The data condensation: simple calculation type provides very simple condensation algorithms that do not find a reasonable representation of the real world phenomenon in all cases, but are fast in terms of processing and prove to be useful if you can make certain assumptions on the characteristics of your source data.
Characteristic |
Description |
Supports incremental execution |
Yes |
Output typing |
Implicit by pin, derived from feature connected to input pin 1 |
Locking of source features |
Observation modification, observation deletion |
Copy |
Table 1: Calculation brief
No |
Name |
Type, Constraint |
Multiplicity (Min,Max) |
1 |
Feature to process |
Features or calculations |
1,1 |
Table 2: Input pins
Configuration |
Type |
Notes |
Default value |
Include erroneous |
Boolean |
If set to true, erroneous observations of the source feature or calculation will be processed. |
False |
Condensation algorithm |
Enumeration |
Options are: •Each n-th •One per interval |
100 |
Include last observation |
Boolean |
Setting for the Each n-th condensation algorithm. If true the last observation of the source feature or calculation will always be added to the output |
false |
n-th |
Numeric |
Setting for the Each n-th condensation algorithm. Defines which observations of the source feature are picked. Must be a integer number greater or equal 1. |
10 |
Start timestamp |
Date & time |
Setting for the One per interval condensation algorithm. Defines the start time from which intervals are calculated. Can be left undefined. |
|
Time interval |
Time span |
Setting for the One per interval condensation algorithm. Defines the time span. Must be a time span greater than 0. |
24:00:00 |
Table 3: Configuration settings
If the calculation is the final calculation of the algorithm the used classifications of the source features or calculations has to be the used classification in the domain of the calculated feature. If this is not the case the calculation will fail.
Each n-th Algorithm
This algorithm simply takes each n-th observation of the source feature or calculation. Figure 1 shows a formal specification of the algorithm.

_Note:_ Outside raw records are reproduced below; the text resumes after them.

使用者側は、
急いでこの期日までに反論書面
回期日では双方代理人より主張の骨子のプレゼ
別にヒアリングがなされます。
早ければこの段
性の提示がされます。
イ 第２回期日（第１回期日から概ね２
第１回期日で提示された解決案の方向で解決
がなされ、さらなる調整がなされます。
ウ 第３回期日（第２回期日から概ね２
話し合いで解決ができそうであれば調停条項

The configuration setting n-th influences the condensation ratio defined as NumberOfGeneratedObservations / NumberOfOriginalObservations. Higher values for n-th produce smaller condensation ratios. If set to true the configuration setting include last observation will always add the last observation of the source feature or calculation to the output.
Figure 2 shows an example output of the Each n-th algorithm.
The each n-th algorithm is useful when dealing with observations recorded at a high and regular sampling rate but with little changes in the observed property values and if the exact time when a property value changed is not important.
Figure 1: Selection of output observations by the Each n-th Algorithm.
Figure 2: Example of Each n-th algorithm
One per interval
This algorithm will choose only one observation per interval. The intervals are defined by the Start timestamp and Time interval configuration setting by using the algorithm shown in figure 3. Figure 4 shows which observation is picked from all the observations found in an interval.
This algorithm is useful if you have observations at a high and irregular sampling rate with little changes in the observed property values and if the exact time when a property value changed is not important.
Figure 3: Specification of the intervals for the on per interval algorithm
Figure 3: Picking one observation per interval
Examples for picking an observation from an interval:
•If the interval contains observations with sampling timestamps {t1, t2, t3, t4, t5}, t3 will be chosen.
•If the interval contains observations with sampling timestamps {t1, t2, t3, t4}, t2 will be chosen.
•If the interval contains observations with sampling timestamps {t1, t2}, t1 will be chosen.
•If the interval contains observations with sampling timestamps {t1}, t1 will be chosen.